Technology book publisher and Make Magazine founder O’Reilly Media have used illustrations of animals from the Dover Pictorial Archive on the covers of their books for nearly 30 years. In that time there have been some dramatic changes to both the natural world where those animals live, and the digital world described in the books. Some of the changes in digital technology even seem to mirror changes in the natural world, as artist Joshua Caleb Weibley observes in a series of drawings based on O’Reilly Media covers, which he’s put together as an upcoming exhibition called “Colophon.”
Since the 19th-century a few animals documented by the Dover Pictorial Archive have become extinct or endangered. Similarly, some of the “Animal” books’ technological subjects have become obsolete (like the guide to Windows 98 or, more recently, the one to Windows XP). Accordingly not all of the books remain in print. If a machine could empathize with and relate itself to organic life, it might see in these extinctions or slow deaths of publishing metaphors for its own product cycle and the fungible infrastructural languages threading its operations.
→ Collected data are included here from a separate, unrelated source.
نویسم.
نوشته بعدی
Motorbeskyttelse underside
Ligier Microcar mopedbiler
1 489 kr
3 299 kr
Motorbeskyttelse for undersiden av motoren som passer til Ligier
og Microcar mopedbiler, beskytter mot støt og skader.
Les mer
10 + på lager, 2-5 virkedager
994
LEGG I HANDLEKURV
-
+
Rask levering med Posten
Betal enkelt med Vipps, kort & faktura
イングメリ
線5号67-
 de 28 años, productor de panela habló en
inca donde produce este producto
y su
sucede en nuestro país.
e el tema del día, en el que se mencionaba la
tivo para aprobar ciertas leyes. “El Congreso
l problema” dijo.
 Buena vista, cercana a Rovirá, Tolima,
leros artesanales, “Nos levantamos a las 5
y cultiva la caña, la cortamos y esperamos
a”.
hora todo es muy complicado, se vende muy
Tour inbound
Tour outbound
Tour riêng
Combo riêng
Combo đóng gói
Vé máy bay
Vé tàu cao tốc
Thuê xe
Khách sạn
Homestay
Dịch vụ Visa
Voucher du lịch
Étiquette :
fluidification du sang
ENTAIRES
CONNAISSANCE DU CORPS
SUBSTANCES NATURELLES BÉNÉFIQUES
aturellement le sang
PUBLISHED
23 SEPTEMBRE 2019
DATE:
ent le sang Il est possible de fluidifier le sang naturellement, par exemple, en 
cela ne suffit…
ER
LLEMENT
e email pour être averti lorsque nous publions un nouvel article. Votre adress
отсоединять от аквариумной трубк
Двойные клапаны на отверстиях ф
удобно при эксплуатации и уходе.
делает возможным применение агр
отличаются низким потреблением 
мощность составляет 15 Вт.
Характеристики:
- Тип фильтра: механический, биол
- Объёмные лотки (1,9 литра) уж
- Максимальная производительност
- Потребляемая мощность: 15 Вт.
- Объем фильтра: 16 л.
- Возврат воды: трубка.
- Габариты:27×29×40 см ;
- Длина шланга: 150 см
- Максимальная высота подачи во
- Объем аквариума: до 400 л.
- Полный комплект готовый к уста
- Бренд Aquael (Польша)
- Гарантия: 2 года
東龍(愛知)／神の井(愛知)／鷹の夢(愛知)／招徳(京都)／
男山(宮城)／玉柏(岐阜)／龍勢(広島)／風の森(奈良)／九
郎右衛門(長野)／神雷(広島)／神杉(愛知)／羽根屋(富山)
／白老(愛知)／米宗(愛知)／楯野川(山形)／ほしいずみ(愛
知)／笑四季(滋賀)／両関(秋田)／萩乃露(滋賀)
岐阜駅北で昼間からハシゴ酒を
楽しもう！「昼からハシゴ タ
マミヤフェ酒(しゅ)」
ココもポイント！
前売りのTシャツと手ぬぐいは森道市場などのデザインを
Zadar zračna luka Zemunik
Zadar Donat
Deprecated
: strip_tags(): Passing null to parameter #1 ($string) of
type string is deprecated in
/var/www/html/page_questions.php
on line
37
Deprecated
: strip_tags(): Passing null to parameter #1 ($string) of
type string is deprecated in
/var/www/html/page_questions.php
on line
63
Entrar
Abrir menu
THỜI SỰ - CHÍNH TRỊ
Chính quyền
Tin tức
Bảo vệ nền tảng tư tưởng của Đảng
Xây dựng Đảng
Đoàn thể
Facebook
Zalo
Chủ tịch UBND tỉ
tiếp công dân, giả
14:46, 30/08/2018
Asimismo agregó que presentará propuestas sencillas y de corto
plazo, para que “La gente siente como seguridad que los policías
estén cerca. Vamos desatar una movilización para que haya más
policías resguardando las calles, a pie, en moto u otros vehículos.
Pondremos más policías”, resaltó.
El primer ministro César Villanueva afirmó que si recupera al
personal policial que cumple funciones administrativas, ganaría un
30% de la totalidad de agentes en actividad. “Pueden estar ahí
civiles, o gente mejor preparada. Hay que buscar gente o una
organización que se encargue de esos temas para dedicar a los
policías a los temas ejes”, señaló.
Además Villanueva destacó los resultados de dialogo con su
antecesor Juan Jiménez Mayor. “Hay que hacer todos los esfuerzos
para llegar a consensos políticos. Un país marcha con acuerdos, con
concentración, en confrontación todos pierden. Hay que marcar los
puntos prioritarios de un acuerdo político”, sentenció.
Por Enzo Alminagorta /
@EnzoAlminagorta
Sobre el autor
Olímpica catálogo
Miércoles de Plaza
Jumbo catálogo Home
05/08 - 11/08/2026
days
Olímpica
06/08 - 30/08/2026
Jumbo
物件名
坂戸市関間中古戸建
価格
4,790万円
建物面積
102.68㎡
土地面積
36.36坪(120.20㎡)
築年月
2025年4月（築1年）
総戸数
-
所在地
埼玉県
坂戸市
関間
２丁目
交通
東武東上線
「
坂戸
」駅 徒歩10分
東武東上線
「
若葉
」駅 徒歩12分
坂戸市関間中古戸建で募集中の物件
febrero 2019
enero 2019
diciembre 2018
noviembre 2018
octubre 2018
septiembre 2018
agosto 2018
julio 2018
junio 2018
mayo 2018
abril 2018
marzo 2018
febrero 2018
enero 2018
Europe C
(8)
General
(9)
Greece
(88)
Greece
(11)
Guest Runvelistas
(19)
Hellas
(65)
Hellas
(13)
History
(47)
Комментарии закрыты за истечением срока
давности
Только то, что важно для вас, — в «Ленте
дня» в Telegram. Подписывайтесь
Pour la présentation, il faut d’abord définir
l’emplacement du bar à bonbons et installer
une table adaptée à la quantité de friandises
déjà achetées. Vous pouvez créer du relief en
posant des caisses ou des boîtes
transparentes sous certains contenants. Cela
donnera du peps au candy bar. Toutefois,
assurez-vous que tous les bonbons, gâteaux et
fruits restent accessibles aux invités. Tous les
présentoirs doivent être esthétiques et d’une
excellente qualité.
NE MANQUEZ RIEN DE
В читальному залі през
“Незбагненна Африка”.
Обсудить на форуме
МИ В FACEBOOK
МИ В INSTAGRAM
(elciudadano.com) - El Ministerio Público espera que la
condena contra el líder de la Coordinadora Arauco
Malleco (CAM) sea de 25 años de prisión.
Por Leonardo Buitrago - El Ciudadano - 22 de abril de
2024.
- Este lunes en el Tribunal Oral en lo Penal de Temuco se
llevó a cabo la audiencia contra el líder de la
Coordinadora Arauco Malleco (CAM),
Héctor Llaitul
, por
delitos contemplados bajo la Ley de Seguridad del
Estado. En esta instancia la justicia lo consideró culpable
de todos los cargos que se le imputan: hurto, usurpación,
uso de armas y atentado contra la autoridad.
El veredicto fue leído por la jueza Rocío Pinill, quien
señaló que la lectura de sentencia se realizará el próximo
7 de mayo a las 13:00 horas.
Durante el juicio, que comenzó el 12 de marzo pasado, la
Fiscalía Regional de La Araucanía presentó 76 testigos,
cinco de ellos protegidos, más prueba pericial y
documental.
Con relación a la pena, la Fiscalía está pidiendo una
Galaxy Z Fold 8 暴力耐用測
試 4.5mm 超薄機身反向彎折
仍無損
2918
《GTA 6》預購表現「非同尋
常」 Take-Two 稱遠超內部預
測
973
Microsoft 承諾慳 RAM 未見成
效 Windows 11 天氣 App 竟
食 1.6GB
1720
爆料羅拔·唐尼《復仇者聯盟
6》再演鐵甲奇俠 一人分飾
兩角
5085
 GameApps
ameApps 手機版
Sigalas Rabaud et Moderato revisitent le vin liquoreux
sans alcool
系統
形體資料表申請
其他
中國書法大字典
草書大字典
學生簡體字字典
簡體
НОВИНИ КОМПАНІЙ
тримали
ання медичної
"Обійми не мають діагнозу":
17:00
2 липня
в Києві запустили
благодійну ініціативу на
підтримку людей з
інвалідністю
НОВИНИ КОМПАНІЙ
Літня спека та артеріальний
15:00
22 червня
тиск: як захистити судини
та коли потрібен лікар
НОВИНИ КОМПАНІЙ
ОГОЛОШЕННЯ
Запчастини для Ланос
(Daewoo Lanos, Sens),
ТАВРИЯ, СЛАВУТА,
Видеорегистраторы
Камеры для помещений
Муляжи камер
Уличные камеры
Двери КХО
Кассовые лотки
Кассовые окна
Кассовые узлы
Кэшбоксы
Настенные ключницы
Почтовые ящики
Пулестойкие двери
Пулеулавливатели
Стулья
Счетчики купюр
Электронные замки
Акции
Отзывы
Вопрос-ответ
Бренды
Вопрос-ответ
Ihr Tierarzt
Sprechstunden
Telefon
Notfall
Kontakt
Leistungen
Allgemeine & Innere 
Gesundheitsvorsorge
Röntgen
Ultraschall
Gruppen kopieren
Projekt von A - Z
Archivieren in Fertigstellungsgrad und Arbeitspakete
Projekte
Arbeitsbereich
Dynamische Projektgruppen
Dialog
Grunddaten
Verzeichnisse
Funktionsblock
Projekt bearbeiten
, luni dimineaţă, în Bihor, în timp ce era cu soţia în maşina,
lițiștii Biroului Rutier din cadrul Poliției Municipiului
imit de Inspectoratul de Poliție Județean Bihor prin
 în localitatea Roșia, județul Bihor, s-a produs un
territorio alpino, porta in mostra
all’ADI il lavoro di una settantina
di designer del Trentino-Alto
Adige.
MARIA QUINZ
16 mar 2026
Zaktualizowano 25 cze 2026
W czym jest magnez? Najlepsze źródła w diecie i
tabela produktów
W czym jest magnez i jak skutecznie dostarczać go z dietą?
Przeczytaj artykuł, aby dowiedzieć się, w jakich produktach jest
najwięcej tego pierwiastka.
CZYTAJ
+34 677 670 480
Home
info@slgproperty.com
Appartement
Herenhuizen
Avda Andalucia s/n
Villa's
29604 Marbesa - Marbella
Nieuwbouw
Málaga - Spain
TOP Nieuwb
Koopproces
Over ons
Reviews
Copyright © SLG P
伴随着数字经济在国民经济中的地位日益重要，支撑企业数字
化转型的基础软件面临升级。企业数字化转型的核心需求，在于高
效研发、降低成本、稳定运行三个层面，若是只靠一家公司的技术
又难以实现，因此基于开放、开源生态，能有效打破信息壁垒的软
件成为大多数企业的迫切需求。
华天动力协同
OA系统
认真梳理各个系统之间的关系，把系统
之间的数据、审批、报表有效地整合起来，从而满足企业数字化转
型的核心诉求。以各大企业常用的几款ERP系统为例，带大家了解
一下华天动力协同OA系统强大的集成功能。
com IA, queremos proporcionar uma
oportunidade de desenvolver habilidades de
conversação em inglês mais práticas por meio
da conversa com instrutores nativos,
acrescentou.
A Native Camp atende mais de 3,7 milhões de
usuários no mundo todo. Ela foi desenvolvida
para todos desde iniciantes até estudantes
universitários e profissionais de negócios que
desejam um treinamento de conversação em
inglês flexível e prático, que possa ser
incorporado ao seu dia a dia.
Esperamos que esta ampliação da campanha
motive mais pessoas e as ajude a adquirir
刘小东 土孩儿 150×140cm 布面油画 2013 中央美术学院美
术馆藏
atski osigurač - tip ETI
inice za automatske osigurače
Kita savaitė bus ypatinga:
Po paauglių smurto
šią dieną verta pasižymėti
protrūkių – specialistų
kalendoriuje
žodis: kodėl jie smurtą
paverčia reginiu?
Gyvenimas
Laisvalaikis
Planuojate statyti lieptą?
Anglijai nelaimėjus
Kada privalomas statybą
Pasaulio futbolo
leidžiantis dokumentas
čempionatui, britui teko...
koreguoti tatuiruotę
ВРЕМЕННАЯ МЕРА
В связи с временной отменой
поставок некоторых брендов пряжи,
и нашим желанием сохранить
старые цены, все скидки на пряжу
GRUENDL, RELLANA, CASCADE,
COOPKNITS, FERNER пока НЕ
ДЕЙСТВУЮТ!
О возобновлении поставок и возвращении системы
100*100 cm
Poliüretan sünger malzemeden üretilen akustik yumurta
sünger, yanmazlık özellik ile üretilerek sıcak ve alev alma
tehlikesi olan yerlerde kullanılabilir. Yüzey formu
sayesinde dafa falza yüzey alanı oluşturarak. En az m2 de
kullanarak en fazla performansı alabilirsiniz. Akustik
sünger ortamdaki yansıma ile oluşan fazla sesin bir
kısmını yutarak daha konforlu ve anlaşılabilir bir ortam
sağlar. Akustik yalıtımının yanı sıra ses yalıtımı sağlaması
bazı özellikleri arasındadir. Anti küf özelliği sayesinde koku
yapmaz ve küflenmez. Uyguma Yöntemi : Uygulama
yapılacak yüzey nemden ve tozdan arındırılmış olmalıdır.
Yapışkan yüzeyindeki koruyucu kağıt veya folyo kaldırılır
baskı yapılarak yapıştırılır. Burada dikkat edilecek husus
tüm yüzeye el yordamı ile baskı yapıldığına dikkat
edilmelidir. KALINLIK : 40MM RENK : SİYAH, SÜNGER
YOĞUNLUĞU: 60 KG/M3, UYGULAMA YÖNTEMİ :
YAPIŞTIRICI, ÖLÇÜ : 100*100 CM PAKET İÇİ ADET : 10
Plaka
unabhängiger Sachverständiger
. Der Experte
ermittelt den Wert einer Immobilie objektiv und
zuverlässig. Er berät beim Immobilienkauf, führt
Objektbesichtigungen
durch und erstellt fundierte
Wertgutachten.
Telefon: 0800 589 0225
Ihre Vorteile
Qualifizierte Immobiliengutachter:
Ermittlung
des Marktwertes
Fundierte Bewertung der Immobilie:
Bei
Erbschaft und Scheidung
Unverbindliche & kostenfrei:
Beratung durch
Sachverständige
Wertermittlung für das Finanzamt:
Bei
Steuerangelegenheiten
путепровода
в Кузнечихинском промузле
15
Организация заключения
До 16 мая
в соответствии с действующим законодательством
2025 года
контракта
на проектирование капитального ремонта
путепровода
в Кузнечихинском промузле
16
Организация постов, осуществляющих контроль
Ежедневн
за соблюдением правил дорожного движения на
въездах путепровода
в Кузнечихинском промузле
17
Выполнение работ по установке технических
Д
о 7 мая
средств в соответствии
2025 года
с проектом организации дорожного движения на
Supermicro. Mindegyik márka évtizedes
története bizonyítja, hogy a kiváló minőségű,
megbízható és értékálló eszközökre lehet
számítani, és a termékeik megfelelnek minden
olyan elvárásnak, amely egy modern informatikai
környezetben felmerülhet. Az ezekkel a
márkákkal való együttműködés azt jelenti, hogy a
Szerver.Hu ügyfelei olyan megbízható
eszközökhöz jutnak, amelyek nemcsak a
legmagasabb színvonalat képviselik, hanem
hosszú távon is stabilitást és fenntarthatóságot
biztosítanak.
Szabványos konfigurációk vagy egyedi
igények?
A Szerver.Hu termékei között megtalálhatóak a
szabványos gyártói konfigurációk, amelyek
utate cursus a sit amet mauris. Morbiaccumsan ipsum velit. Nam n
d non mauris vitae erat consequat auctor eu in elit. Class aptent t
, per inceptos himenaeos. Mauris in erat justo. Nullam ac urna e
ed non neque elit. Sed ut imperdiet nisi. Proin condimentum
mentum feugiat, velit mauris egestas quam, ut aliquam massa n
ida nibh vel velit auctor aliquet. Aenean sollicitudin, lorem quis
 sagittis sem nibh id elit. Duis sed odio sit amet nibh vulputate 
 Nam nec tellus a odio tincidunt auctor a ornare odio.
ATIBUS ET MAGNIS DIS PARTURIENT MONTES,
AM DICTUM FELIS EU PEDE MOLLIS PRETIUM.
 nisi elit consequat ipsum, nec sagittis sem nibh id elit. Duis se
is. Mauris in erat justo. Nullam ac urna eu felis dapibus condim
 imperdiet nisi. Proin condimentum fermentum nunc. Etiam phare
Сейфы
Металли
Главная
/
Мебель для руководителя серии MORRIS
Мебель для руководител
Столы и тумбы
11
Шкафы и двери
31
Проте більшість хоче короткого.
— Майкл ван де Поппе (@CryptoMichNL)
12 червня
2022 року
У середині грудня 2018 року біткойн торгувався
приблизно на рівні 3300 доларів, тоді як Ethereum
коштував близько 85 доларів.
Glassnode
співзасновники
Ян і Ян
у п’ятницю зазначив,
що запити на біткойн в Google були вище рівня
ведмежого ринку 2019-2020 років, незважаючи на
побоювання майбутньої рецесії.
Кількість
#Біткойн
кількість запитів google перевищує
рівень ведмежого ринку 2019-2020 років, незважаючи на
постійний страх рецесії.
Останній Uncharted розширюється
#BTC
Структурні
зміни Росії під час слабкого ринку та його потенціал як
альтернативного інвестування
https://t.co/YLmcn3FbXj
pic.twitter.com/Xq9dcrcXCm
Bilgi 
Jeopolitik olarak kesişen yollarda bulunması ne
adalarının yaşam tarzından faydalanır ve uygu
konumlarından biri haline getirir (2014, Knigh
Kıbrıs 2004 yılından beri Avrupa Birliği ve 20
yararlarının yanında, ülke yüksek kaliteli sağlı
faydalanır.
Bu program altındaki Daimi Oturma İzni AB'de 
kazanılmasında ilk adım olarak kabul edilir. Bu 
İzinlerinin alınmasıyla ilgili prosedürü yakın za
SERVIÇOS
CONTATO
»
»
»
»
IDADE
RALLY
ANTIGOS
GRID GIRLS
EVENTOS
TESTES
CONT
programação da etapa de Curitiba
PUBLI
Weibley’s impressive hand-drawn works appear to address the idiosyncratic relationship between nature and machines by adopting the visual aesthetics of imagery printed by faulty printers. This intentional juxtaposition clearly relates to the content of the work. He even draws his own introductory text to the exhibition in this style.
In publishing, a colophon is a brief statement containing information about the publication of a book such as the place of publication, the publisher and the date of publication.
Perhaps the most striking aspect of Weibley’s work is the way that he appropriates O’Reilly Media’s visual branding in order to make his own original work, a concept that echoes O’Reilly Media’s significant involvement in the open source movement.
“Colophon” opens at Veronica in Seattle, WA, with a reception on Saturday, February 21st at 5 PM. The exhibition will run through April 2015 and you can see more of Weibley’s work on the artist’s website.